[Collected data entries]

·····

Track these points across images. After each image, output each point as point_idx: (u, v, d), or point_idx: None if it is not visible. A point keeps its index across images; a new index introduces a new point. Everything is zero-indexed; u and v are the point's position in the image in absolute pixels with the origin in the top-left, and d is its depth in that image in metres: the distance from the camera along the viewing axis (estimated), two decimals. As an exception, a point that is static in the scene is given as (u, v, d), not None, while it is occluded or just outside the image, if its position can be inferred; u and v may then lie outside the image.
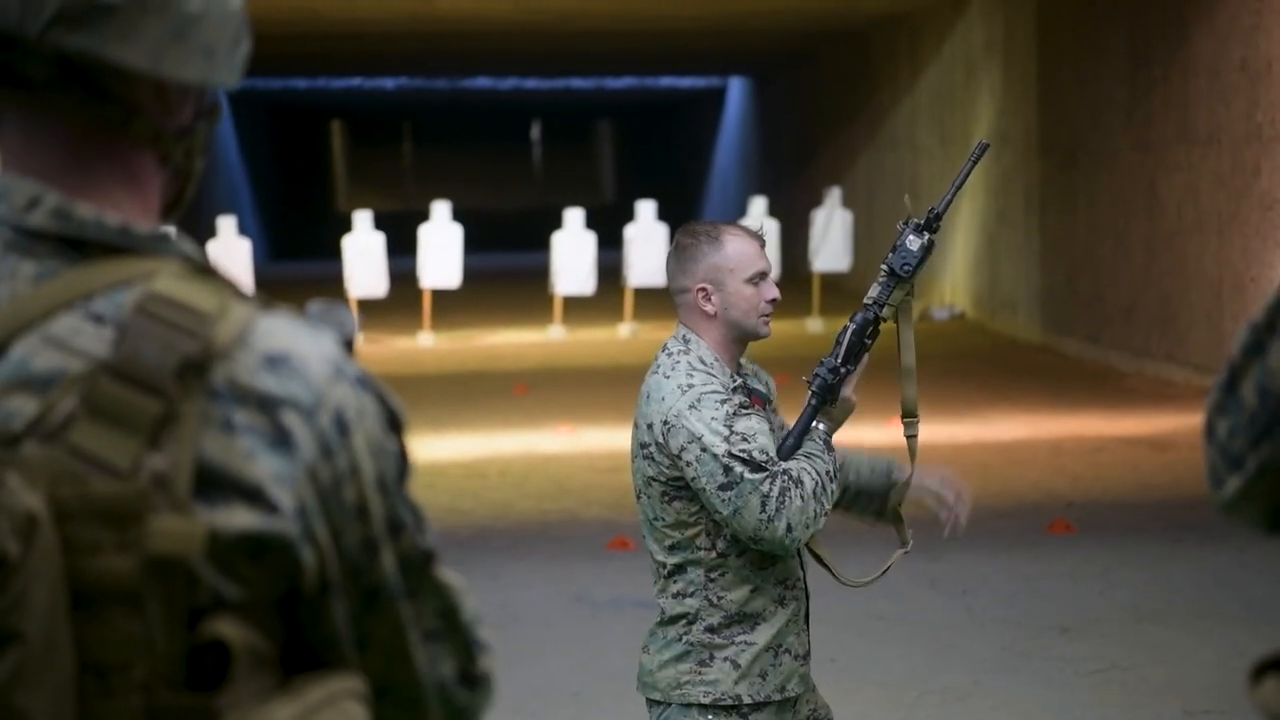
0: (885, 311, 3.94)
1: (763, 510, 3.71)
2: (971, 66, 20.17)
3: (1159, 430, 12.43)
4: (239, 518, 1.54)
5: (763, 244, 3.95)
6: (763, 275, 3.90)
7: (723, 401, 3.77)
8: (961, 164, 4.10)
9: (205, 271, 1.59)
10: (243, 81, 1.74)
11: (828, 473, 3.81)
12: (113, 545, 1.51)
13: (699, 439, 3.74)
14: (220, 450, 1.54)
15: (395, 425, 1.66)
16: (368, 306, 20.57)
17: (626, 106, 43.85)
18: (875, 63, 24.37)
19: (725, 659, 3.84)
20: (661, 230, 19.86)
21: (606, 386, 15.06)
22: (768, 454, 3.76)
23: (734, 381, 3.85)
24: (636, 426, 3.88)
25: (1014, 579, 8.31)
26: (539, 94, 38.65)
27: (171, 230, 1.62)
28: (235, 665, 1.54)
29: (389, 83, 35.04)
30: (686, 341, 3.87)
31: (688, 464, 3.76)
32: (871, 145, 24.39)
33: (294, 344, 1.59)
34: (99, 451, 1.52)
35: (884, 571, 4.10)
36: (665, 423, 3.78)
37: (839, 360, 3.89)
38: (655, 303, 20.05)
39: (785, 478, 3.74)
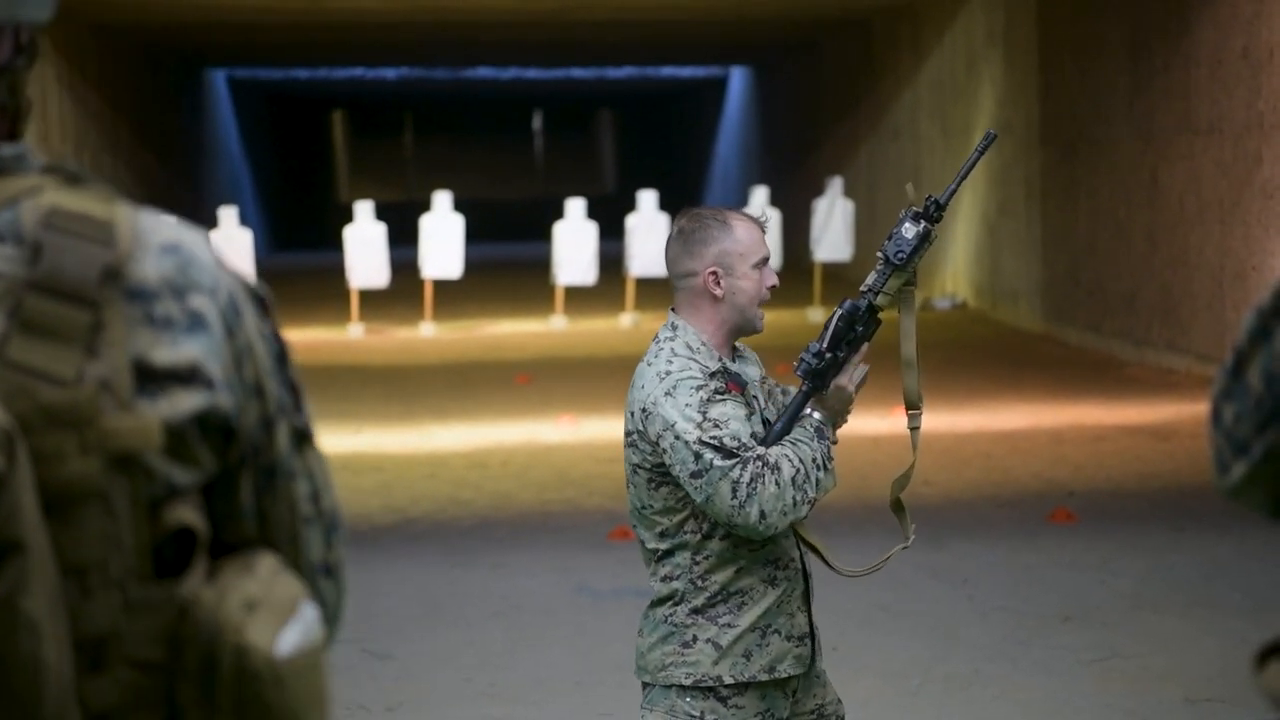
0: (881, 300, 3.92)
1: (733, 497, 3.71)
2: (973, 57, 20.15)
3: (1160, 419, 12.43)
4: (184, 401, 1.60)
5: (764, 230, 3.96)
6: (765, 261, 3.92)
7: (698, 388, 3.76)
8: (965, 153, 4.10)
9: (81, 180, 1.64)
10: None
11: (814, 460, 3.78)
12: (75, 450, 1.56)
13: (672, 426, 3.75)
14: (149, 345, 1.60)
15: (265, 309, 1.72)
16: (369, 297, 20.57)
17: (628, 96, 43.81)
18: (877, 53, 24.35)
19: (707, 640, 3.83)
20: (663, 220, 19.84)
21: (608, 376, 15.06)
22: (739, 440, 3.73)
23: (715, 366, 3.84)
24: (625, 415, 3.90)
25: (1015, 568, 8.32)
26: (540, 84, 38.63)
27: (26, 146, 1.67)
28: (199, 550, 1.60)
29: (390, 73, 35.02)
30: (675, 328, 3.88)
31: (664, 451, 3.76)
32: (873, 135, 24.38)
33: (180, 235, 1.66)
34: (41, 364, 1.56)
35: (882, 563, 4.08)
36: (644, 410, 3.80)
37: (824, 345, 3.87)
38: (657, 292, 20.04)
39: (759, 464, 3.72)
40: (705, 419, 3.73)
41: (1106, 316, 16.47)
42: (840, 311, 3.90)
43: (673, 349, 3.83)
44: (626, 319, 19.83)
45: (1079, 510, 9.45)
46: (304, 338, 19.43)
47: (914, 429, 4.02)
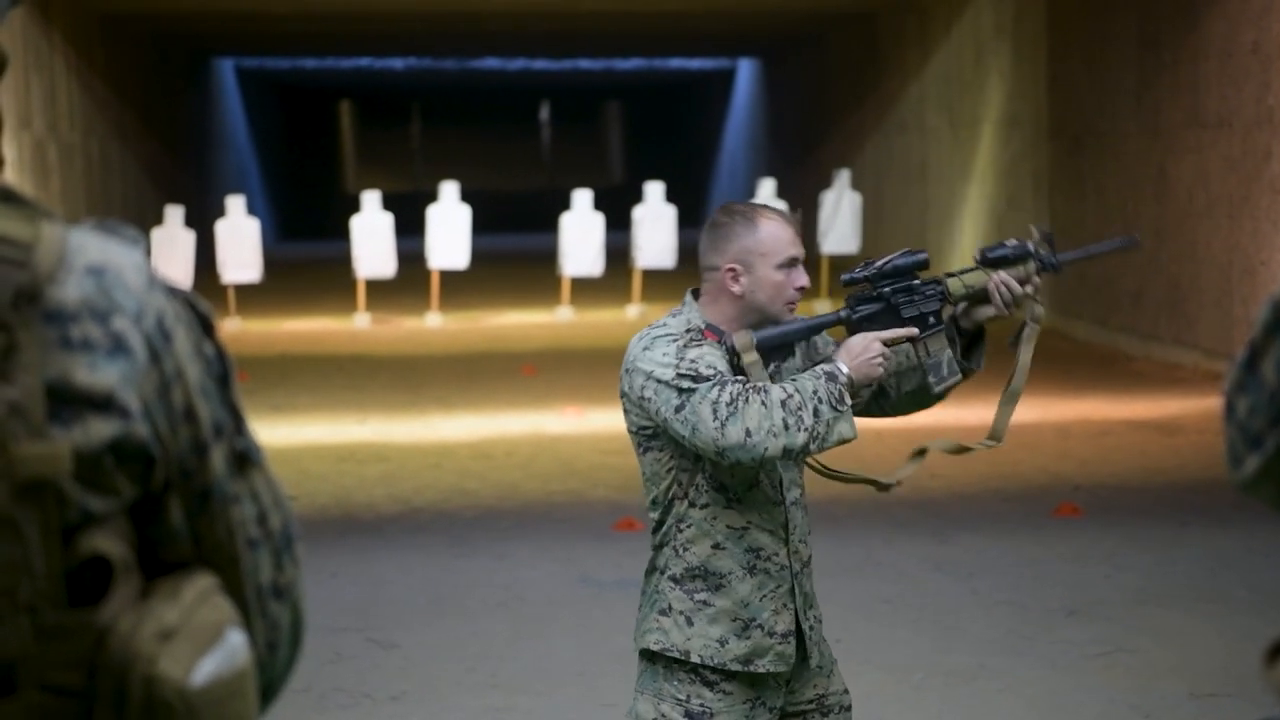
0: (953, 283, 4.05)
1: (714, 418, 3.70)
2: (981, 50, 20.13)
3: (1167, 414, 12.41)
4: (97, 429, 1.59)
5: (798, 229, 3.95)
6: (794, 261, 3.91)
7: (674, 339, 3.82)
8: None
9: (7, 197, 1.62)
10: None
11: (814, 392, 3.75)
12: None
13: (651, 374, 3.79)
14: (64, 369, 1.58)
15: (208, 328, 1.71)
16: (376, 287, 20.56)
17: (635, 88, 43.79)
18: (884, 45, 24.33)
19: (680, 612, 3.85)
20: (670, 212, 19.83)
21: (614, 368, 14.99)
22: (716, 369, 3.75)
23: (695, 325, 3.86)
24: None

·····

▶ Aim of the task:
Reproduce the entries exactly. Do not carry over any picture.

▶ Result of the exercise:
Track these points across images. After each image, output each point as point_idx: (u, v, d), or point_idx: None if it is not visible. A point keeps its index across images; a new index introduces a new point. Everything is zero-indexed; u and v are the point's position in the image in absolute pixels with the origin in the top-left, and d is its depth in that image in metres: the distance from the camera along the viewing axis (estimated), two decimals. As an exception, a point that is static in the scene is given as (u, v, d), not None, while it is occluded or just outside the image, if its position can be inferred; u and v may then lie outside the image.
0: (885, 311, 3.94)
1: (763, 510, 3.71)
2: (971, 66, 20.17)
3: (1159, 430, 12.43)
4: (239, 518, 1.54)
5: (763, 244, 3.95)
6: (763, 275, 3.90)
7: (723, 401, 3.77)
8: (961, 164, 4.10)
9: (205, 271, 1.59)
10: (243, 81, 1.74)
11: (828, 473, 3.81)
12: (113, 545, 1.51)
13: (699, 439, 3.74)
14: (220, 450, 1.54)
15: (395, 425, 1.66)
16: (368, 306, 20.57)
17: (626, 106, 43.85)
18: (875, 63, 24.37)
19: (725, 659, 3.84)
20: (661, 230, 19.86)
21: (606, 386, 15.06)
22: (768, 454, 3.76)
23: (734, 381, 3.85)
24: (636, 426, 3.88)
25: (1014, 579, 8.31)
26: (539, 94, 38.65)
27: (171, 230, 1.62)
28: (235, 665, 1.54)
29: (389, 83, 35.04)
30: (686, 341, 3.87)
31: (688, 464, 3.76)
32: (871, 145, 24.39)
33: (294, 344, 1.59)
34: (99, 451, 1.52)
35: (884, 571, 4.10)
36: (665, 423, 3.78)
37: (839, 360, 3.89)
38: (655, 303, 20.05)
39: (785, 478, 3.74)
0: (881, 300, 3.92)
1: (733, 497, 3.71)
2: (973, 57, 20.15)
3: (1160, 419, 12.43)
4: (184, 401, 1.60)
5: (764, 230, 3.96)
6: (765, 261, 3.92)
7: (698, 388, 3.76)
8: (965, 153, 4.10)
9: (81, 180, 1.64)
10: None
11: (814, 460, 3.78)
12: (75, 450, 1.56)
13: (672, 426, 3.75)
14: (149, 345, 1.60)
15: (265, 309, 1.72)
16: (369, 297, 20.57)
17: (628, 96, 43.81)
18: (877, 53, 24.35)
19: (707, 640, 3.83)
20: (663, 220, 19.84)
21: (608, 376, 15.06)
22: (739, 440, 3.73)
23: (715, 366, 3.84)
24: (625, 415, 3.90)
25: (1015, 568, 8.32)
26: (540, 84, 38.63)
27: (26, 146, 1.67)
28: (199, 550, 1.60)
29: (390, 73, 35.02)
30: (675, 328, 3.88)
31: (664, 451, 3.76)
32: (873, 135, 24.38)
33: (180, 235, 1.66)
34: (41, 364, 1.56)
35: (882, 563, 4.08)
36: (644, 410, 3.80)
37: (824, 345, 3.87)
38: (657, 292, 20.04)
39: (759, 464, 3.72)
40: (705, 419, 3.73)
41: (1106, 316, 16.47)
42: (840, 311, 3.90)
43: (673, 349, 3.83)
44: (626, 319, 19.83)
45: (1079, 510, 9.45)
46: (304, 338, 19.43)
47: (914, 429, 4.02)
0: (953, 283, 4.05)
1: (714, 418, 3.70)
2: (981, 50, 20.13)
3: (1167, 414, 12.41)
4: (97, 429, 1.59)
5: (798, 229, 3.95)
6: (794, 261, 3.91)
7: (674, 339, 3.82)
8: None
9: (7, 197, 1.62)
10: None
11: (814, 392, 3.75)
12: None
13: (651, 374, 3.79)
14: (64, 369, 1.58)
15: (208, 328, 1.71)
16: (376, 287, 20.56)
17: (635, 88, 43.79)
18: (884, 45, 24.33)
19: (680, 612, 3.85)
20: (670, 212, 19.83)
21: (614, 368, 14.99)
22: (716, 369, 3.75)
23: (695, 325, 3.86)
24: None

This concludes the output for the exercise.